Top of Quoted passage

Teaching good eating habits to reduce malnutrition and diet-related diseases
10 Ottobre 2007
9 October 2007, Rome – Educating school children in healthy nutrition is one of the most effective strategies for overcoming malnutrition and chronic diet-related diseases but has been
neglected far too long, FAO said today.
The UN agency announced the publication of a new comprehensive guide for curriculum development addressing nutrition education in primary schools.
“What many people don’t realize is that it is not only the amount of food, but the quality of a diet that has a critical effect on children’s growth, health and learning capacity. Eating is not
just a biological process, it depends on learned habits and perceptions, on the cultural and social environment. This is why nutrition education is so important,” said Ezzeddine Boutrif,
Director, FAO Nutrition and Consumer Protection Division.
Good nutrition education can make children aware of how to achieve a nourishing diet with limited means; how to prepare and handle food safely and how to avoid food-related risks.
As future parents, they will know about the benefits of breastfeeding and complementary feeding, and be able to educate their children to follow a diet that is well balanced and of good
“Teaching nutrition in schools can help reduce the costly impact of nutrition related diseases of future generations. Governments should make nutrition education a priority,” Boutrif added.

Bottom of Quoted passage
Top of Data excerpts

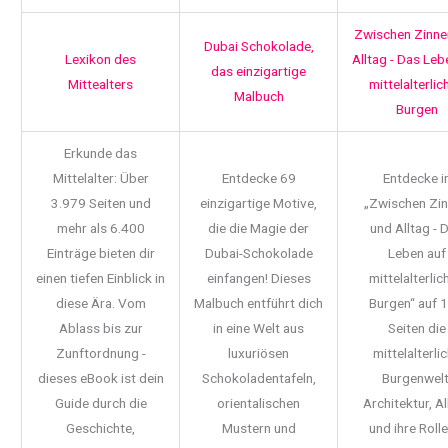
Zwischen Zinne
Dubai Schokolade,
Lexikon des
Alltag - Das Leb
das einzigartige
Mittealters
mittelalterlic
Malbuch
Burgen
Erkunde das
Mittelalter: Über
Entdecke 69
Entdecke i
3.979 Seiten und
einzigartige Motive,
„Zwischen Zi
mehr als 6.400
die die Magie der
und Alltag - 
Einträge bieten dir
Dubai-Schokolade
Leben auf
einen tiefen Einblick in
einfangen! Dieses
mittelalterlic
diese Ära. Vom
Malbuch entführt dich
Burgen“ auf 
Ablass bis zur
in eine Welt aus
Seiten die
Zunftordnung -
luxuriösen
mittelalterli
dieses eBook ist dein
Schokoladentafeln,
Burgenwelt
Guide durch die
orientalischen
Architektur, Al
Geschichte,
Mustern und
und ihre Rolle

Bottom of Data excerpts
Top of Data excerpts

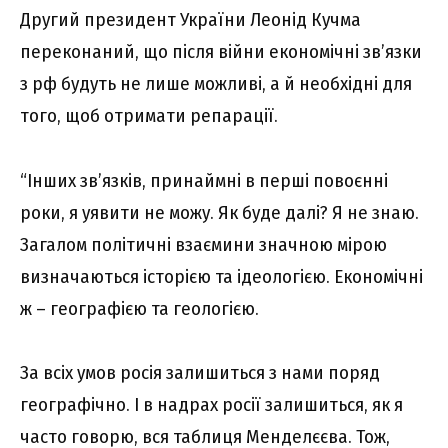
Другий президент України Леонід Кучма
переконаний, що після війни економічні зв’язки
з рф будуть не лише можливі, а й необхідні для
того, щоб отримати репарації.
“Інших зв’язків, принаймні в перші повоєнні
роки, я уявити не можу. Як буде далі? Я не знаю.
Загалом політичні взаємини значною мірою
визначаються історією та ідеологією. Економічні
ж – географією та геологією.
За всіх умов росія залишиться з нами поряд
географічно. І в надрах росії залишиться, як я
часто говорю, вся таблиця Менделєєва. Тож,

Bottom of Data excerpts

## [What to work on]
- A) Answer these from the nutrition education article above:
(i) Which FAO division does Ezzeddine Boutrif direct?
(ii) What did the UN agency announce the publication of?
(iii) According to Boutrif, what should governments make a priority?
- B) Copy the stretch of the nutrition education article from "Teaching good eating" through "FAO said today.".

## [Replies]
- A)
(i) The FAO Nutrition and Consumer Protection Division.
(ii) A new comprehensive guide for curriculum development addressing nutrition education in primary schools.
(iii) Nutrition education.

- B)
Teaching good eating habits to reduce malnutrition and diet-related diseases
10 Ottobre 2007
9 October 2007, Rome – Educating school children in healthy nutrition is one of the most effective strategies for overcoming malnutrition and chronic diet-related diseases but has been
neglected far too long, FAO said today.